It's been over a year since we first made the Metafilter Frequency Tables
available, and now they're updated with word frequency information for all of 2011 and 2012 as well, bringing the total number of words up to six hundred and thirty-six million. Gosh! (Is a word we've collectively used 5,707 times since 1999!)
posted by cortex to MetaFilter-Related at 11:13 AM (99 comments total)
10 users marked this as a favorite
For some good background on what's in these tables and what a body might do with them, check out the original announcement post
and the wiki page about 'em
But the very short version is that these tables represent the total count of occurrences of any given word in Metafilter comments (specifically from the Metafilter, Ask Metafilter, Metatalk, and Music subsites, just like we cover in the Infodump
), as well as the relative frequency with which each word appears expressed as "parts per million" (or PPM), the number of times that word would appear if the total word count of the source text was exactly one million words.

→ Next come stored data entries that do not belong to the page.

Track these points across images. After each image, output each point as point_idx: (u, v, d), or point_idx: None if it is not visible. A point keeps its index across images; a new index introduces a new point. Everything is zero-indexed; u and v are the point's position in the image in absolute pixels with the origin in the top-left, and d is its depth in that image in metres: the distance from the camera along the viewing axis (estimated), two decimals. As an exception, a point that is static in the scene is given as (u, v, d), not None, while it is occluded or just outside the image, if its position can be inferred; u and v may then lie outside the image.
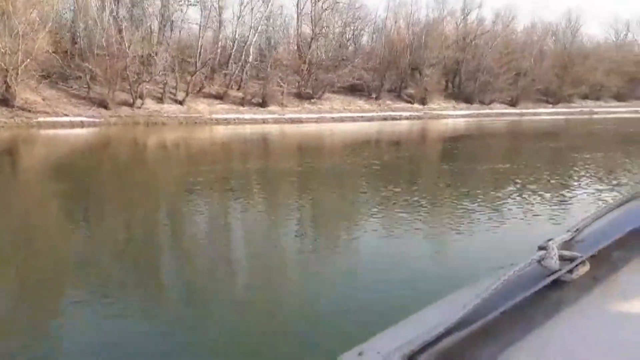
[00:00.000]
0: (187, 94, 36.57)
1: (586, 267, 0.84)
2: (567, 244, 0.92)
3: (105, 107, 33.33)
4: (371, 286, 6.49)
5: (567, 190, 12.64)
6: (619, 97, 67.20)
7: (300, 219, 10.97)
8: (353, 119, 43.28)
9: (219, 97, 39.05)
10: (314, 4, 44.67)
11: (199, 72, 37.96)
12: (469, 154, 23.09)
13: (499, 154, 22.90)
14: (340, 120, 42.22)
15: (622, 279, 0.82)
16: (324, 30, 45.63)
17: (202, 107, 37.00)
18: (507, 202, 11.43)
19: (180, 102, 36.40)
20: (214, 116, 36.40)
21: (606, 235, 0.96)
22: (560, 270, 0.81)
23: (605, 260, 0.84)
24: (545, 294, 0.80)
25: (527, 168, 16.64)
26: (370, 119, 43.92)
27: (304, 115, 40.44)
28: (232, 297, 6.49)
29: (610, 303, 0.76)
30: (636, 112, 62.93)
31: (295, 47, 45.76)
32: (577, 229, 1.00)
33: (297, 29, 46.06)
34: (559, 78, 57.95)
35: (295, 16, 45.87)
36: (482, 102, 53.13)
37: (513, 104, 55.29)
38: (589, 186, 13.19)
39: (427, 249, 8.53)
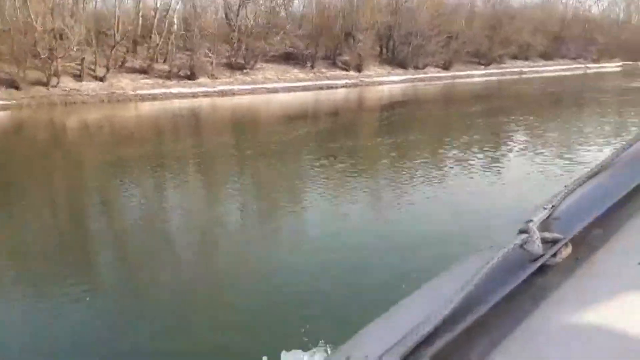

If you feel like just doing some basic searching with a text editor's "find" function, the easiest thing is to download one of the "complete
" files and play around with that. If you're feeling like doing some more ambitious datawankery, there's a lot of potentially interesting things to do with comparisons between different subsites, or between the same subsite over time, or comparing the Mefi corpus to other more general linguistic corpora that exist on the internet.